Startling, isn’t it? Imagine living like that every day, but instead of your thoughts acting as the corset, it’s society. That restrictive nature choking out what life you have left until you have someone unlace you — or you figure out how to get out of it yourself. But even after that, someone could kill you for not fitting into the corset that they put on a pedestal to worship. You ruined their parameters of what fit into the boxes in their heads — and now you’re the one who has to pay for the breaking of their psyche. Because it’s your fault that you don’t fit in. It’s your fault that you do these things and hurt others with your own “selfish” desires. Because. It’s. All. Your. Fault.
(And this goes the same for any woman, trans or cis. It’s your fault. It’s all your fault. Doesn’t even matter what it was. It’s your fault.)
2)  I have dressed like a man on several different occasions, and I immensely enjoy it when someone calls me sir. I’m not going to lie. It makes me feel good inside, not because I trick them, but it’s like someone recognizes you and says your name right when you have a slightly complex name. But even then, you get looks when someone doesn’t quite know what to do, especially those from a traditional background. The men will look at you as if you’re a spy trying to get into their secret club. To go around alone is dangerous. You’re seen as a deviant in most settings, or that something is seriously wrong with you — and many don’t know how to take that. They’re confused, and that confusion startles them. It shakes them. And anything that causes a hiccup in their understanding of their world, their perspective, it’s alarming and seen as a threat and MUST be dealt with immediately by any means necessary. 

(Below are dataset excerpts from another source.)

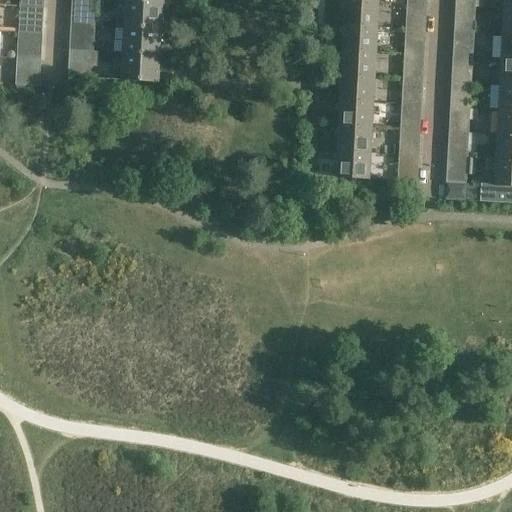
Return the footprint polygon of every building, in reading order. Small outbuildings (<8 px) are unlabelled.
[(20,0),(20,9),(44,10),(44,0),(20,0)] [(380,3),(347,1),(345,26),(379,28),(380,3)] [(73,2),(72,28),(95,29),(97,3),(73,2)] [(163,6),(126,4),(125,16),(118,16),(117,30),(124,30),(161,32),(163,6)] [(427,5),(407,4),(406,29),(426,30),(427,5)] [(476,7),(457,6),(456,33),(474,33),(476,7)] [(44,10),(20,9),(18,35),(43,36),(44,10)] [(379,28),(345,26),(344,52),(378,53),(379,28)] [(406,29),(404,55),(425,56),(426,30),(406,29)] [(161,32),(124,30),(123,56),(160,58),(161,32)] [(18,35),(17,61),(41,62),(43,36),(18,35)] [(511,35),(504,35),(503,60),(511,60),(511,35)] [(71,41),(71,54),(94,55),(95,42),(71,41)] [(455,45),(454,58),(473,59),(474,46),(455,45)] [(378,53),(344,52),(343,77),(376,79),(378,53)] [(94,55),(71,54),(69,80),(93,81),(94,55)] [(404,55),(403,80),(423,81),(425,56),(404,55)] [(160,58),(123,56),(122,83),(158,85),(160,58)] [(454,58),(453,81),(472,82),(473,59),(454,58)] [(511,60),(503,60),(501,84),(511,84),(511,60)] [(41,62),(17,61),(16,74),(41,75),(41,62)] [(343,77),(341,101),(375,103),(376,79),(343,77)] [(403,80),(402,104),(422,105),(423,81),(403,80)] [(472,82),(453,81),(452,105),(471,106),(472,82)] [(511,84),(501,84),(500,108),(511,108),(511,84)] [(375,103),(341,101),(340,127),(374,128),(375,103)] [(422,105),(402,104),(400,130),(421,131),(422,105)] [(452,105),(451,133),(469,134),(471,106),(452,105)] [(511,108),(500,108),(499,135),(511,135),(511,108)] [(340,127),(339,152),(372,154),(374,128),(340,127)] [(421,131),(400,130),(399,155),(419,156),(421,131)] [(451,133),(449,158),(468,159),(469,134),(451,133)] [(511,135),(499,135),(497,161),(511,161),(511,135)] [(372,154),(339,152),(337,180),(371,182),(372,154)] [(419,156),(399,155),(398,182),(418,183),(419,156)] [(449,158),(448,185),(466,185),(467,177),(476,177),(476,160),(468,160),(468,159),(449,158)] [(511,161),(497,161),(497,162),(486,161),(486,172),(497,172),(496,188),(484,188),(483,205),(511,206),(511,161)] [(466,185),(448,185),(447,201),(466,201),(466,185)]
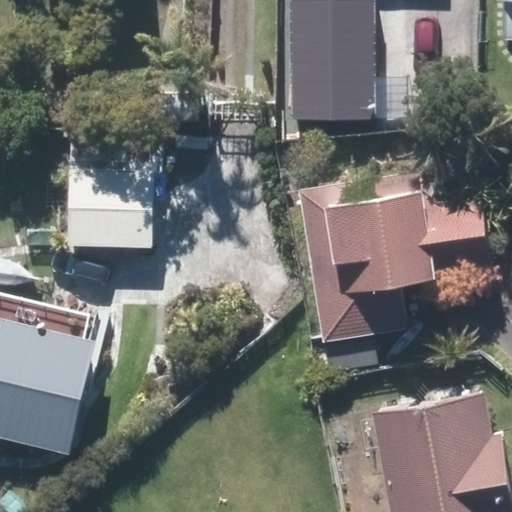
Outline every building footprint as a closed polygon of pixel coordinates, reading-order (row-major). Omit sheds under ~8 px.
[(335,0),(335,68),(412,69),(413,0),(335,0)] [(164,117),(206,118),(207,90),(165,89),(164,117)] [(79,238),(161,241),(165,166),(82,163),(79,238)] [(430,166),(314,182),(334,331),(417,321),(410,269),(502,258),(494,192),(442,199),(439,179),(432,181),(430,166)] [(0,439),(2,440),(5,428),(81,445),(108,332),(0,306),(0,439)] [(383,405),(402,511),(511,511),(511,428),(511,427),(500,429),(493,386),(383,405)]
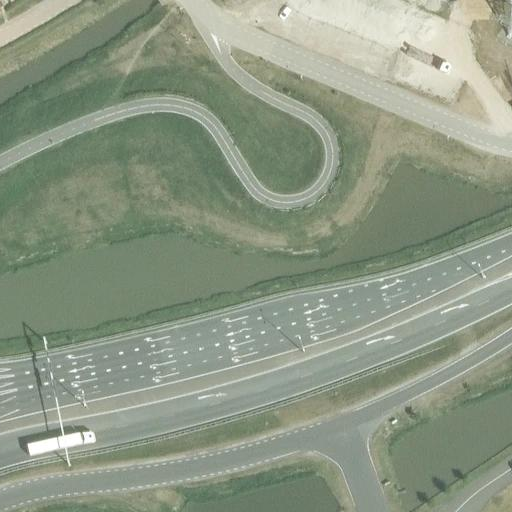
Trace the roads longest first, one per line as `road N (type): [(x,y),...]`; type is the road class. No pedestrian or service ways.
road 1 (primary): [(0,452),(290,379),(511,289)]
road 2 (primary): [(511,247),(269,333),(106,365)]
road 3 (unclassified): [(511,145),(234,34),(189,0)]
road 4 (unclassified): [(0,502),(341,430)]
road 5 (primary): [(341,430),(511,337)]
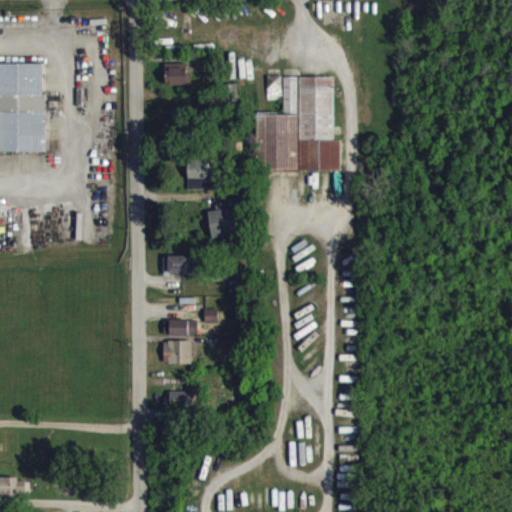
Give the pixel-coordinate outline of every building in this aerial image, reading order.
[(0,160),(47,160),(46,71),(0,71),(0,160)] [(168,93),(193,93),(192,81),(188,81),(188,71),(167,72),(168,93)] [(269,107),(283,107),(284,83),(269,83),(269,107)] [(343,179),(342,148),(336,148),(335,84),(300,85),(285,85),(285,123),(261,123),(261,180),(343,179)] [(189,168),(190,197),(218,196),(217,174),(211,175),(210,167),(189,168)] [(244,242),(239,207),(217,210),(218,218),(210,219),(214,246),(244,242)] [(230,300),(247,300),(247,279),(231,279),(230,300)] [(219,317),(206,317),(206,329),(219,329),(219,317)] [(200,329),(165,328),(164,343),(199,344),(200,329)] [(193,372),(193,348),(165,349),(165,372),(193,372)] [(196,399),(171,399),(171,418),(196,418),(196,399)] [(0,485),(0,503),(31,503),(31,489),(20,489),(19,485),(0,485)]
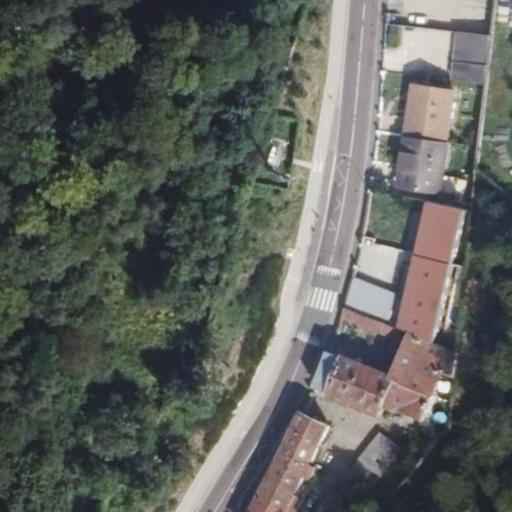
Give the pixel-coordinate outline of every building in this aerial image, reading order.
[(477,83),(482,33),(452,30),(450,29),(444,79),(477,83)] [(413,89),(404,137),(444,145),(453,98),(413,89)] [(444,145),(404,137),(395,183),(438,192),(447,146),(444,145)] [(466,208),(427,200),(402,301),(395,326),(432,340),(466,208)] [(347,280),(341,306),(395,326),(402,301),(347,280)] [(395,326),(341,306),(338,312),(402,339),(391,372),(326,349),(309,387),(379,411),(381,402),(428,418),(450,347),(432,340),(395,326)] [(274,460),(254,498),(274,511),(292,511),(297,501),(289,495),(325,426),(298,412),(274,460)] [(387,423),(330,489),(351,508),(408,441),(387,423)] [(274,511),(254,498),(245,511),(274,511)]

Often meaning violence. Because you’re an aberration. You don’t fit in, you pariah. You mean to do this. 
Well, yes, but not in the ways you think. I don’t do this simply because I feel like I want to be labeled as a pariah. I do it because I want to… because for once in my goddamn depressing life, I feel… whole. I want to feel as whole and comfortable as you. Why do you look at me with such disdain? I want to be just like you. I don’t want to trick you. I want to just be. Just be and only be without fear.

I have lived my entire life in fear in either direction. Being a woman didn’t fit and, quite frankly, fucking terrified me that I had to succumb to this preordained disgusting dogma. Being a trans man didn’t completely fit either because I still like to do feminine things — like dressing up and makeup — sometimes. I still have feminine mannerisms that I have to figure out are hard wired or removable and if I want to be rid of them. I’m figuring it out. But on whichever place I stand, I am telling you I am terrified. I am simply terrified of the current environment, and even where I stand now in my gender-neutral area. How do I tell the person I’m dating that I really don’t like feminine pronouns… that even in my stand, I hate the term “girlfriend”? I hate it with passionate abhorrence. My dream? “Boyfriend”. I told him about my own issues with my gender identity and seems alright with it, but time will tell.  

Time will tell the end of this tale. I only hope your part in it is for a construction of an environment where people like me don’t have to fear anymore. We don’t have to survive. We can thrive. We can become us without discrimination, without hate, and without this stifling corset. It’s a damned funny and gross color anyhow.